> WHAT IS NEEDED: Print every line from the start of the data, and when you reach the line with "II. Propositions as", include it and stop. Pictures are not part of the copy.

> THE DATA:
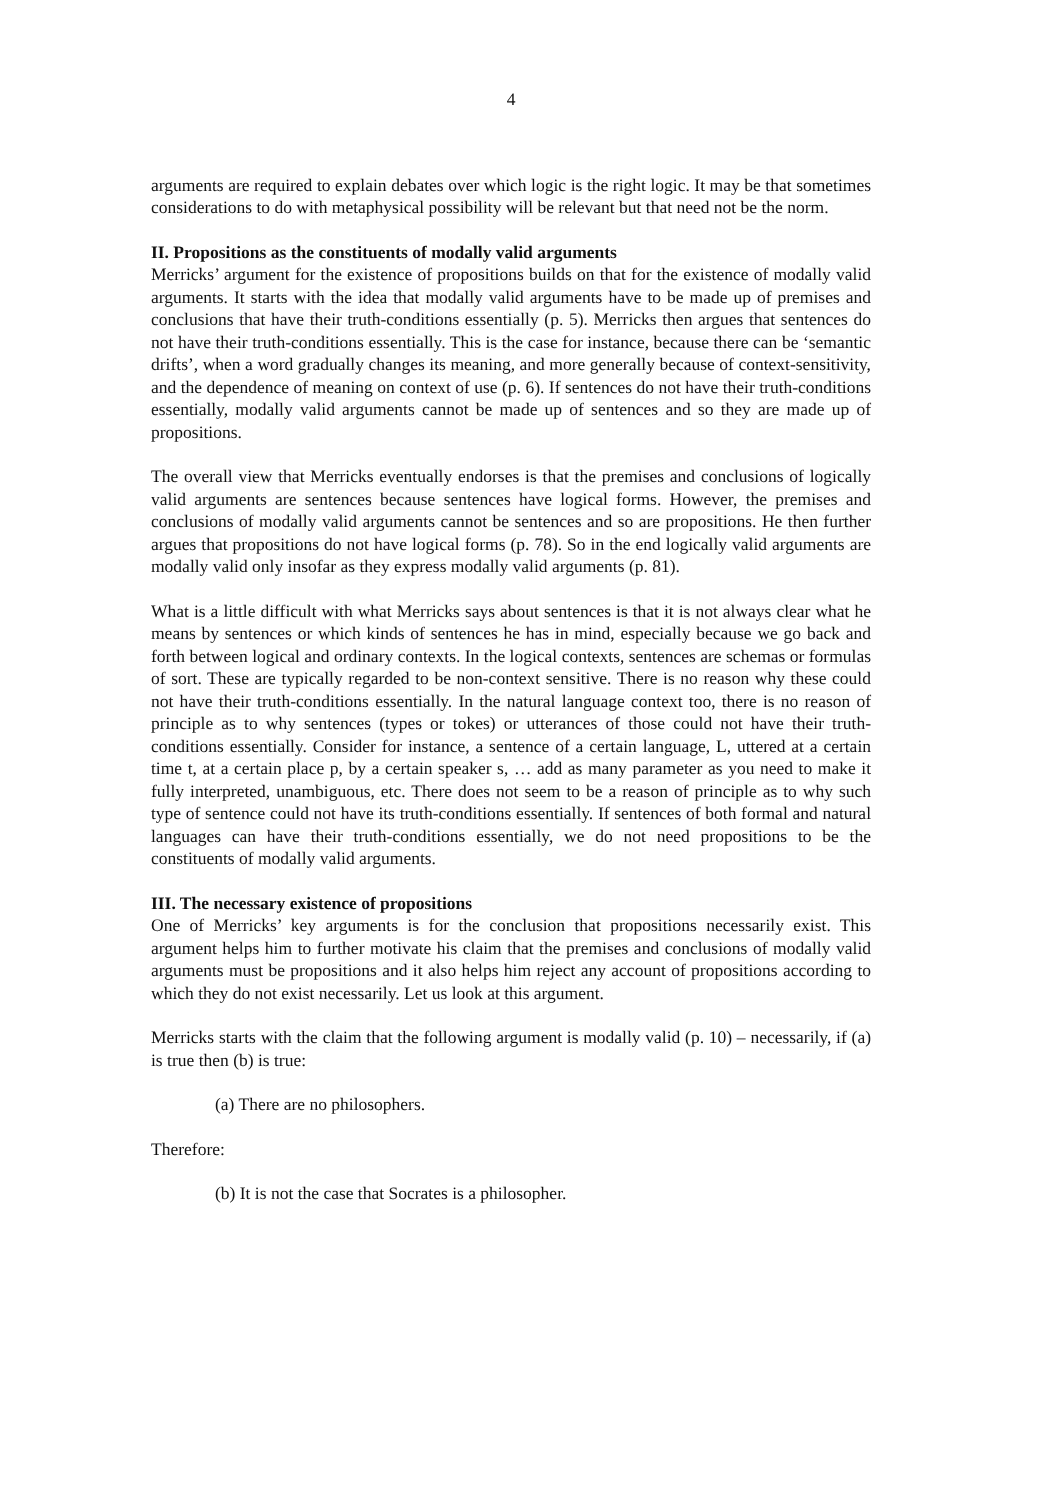4
arguments are required to explain debates over which logic is the right logic. It may be that sometimes considerations to do with metaphysical possibility will be relevant but that need not be the norm.
II. Propositions as the constituents of modally valid arguments
Merricks’ argument for the existence of propositions builds on that for the existence of modally valid arguments. It starts with the idea that modally valid arguments have to be made up of premises and conclusions that have their truth-conditions essentially (p. 5). Merricks then argues that sentences do not have their truth-conditions essentially. This is the case for instance, because there can be ‘semantic drifts’, when a word gradually changes its meaning, and more generally because of context-sensitivity, and the dependence of meaning on context of use (p. 6). If sentences do not have their truth-conditions essentially, modally valid arguments cannot be made up of sentences and so they are made up of propositions.
The overall view that Merricks eventually endorses is that the premises and conclusions of logically valid arguments are sentences because sentences have logical forms. However, the premises and conclusions of modally valid arguments cannot be sentences and so are propositions. He then further argues that propositions do not have logical forms (p. 78). So in the end logically valid arguments are modally valid only insofar as they express modally valid arguments (p. 81).
What is a little difficult with what Merricks says about sentences is that it is not always clear what he means by sentences or which kinds of sentences he has in mind, especially because we go back and forth between logical and ordinary contexts. In the logical contexts, sentences are schemas or formulas of sort. These are typically regarded to be non-context sensitive. There is no reason why these could not have their truth-conditions essentially. In the natural language context too, there is no reason of principle as to why sentences (types or tokes) or utterances of those could not have their truth-conditions essentially. Consider for instance, a sentence of a certain language, L, uttered at a certain time t, at a certain place p, by a certain speaker s, … add as many parameter as you need to make it fully interpreted, unambiguous, etc. There does not seem to be a reason of principle as to why such type of sentence could not have its truth-conditions essentially. If sentences of both formal and natural languages can have their truth-conditions essentially, we do not need propositions to be the constituents of modally valid arguments.
III. The necessary existence of propositions
One of Merricks’ key arguments is for the conclusion that propositions necessarily exist. This argument helps him to further motivate his claim that the premises and conclusions of modally valid arguments must be propositions and it also helps him reject any account of propositions according to which they do not exist necessarily. Let us look at this argument.
Merricks starts with the claim that the following argument is modally valid (p. 10) – necessarily, if (a) is true then (b) is true:
(a) There are no philosophers.
Therefore:
(b) It is not the case that Socrates is a philosopher.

> ANSWER TO THIS EXERCISE:
4
arguments are required to explain debates over which logic is the right logic. It may be that sometimes considerations to do with metaphysical possibility will be relevant but that need not be the norm.
II. Propositions as the constituents of modally valid arguments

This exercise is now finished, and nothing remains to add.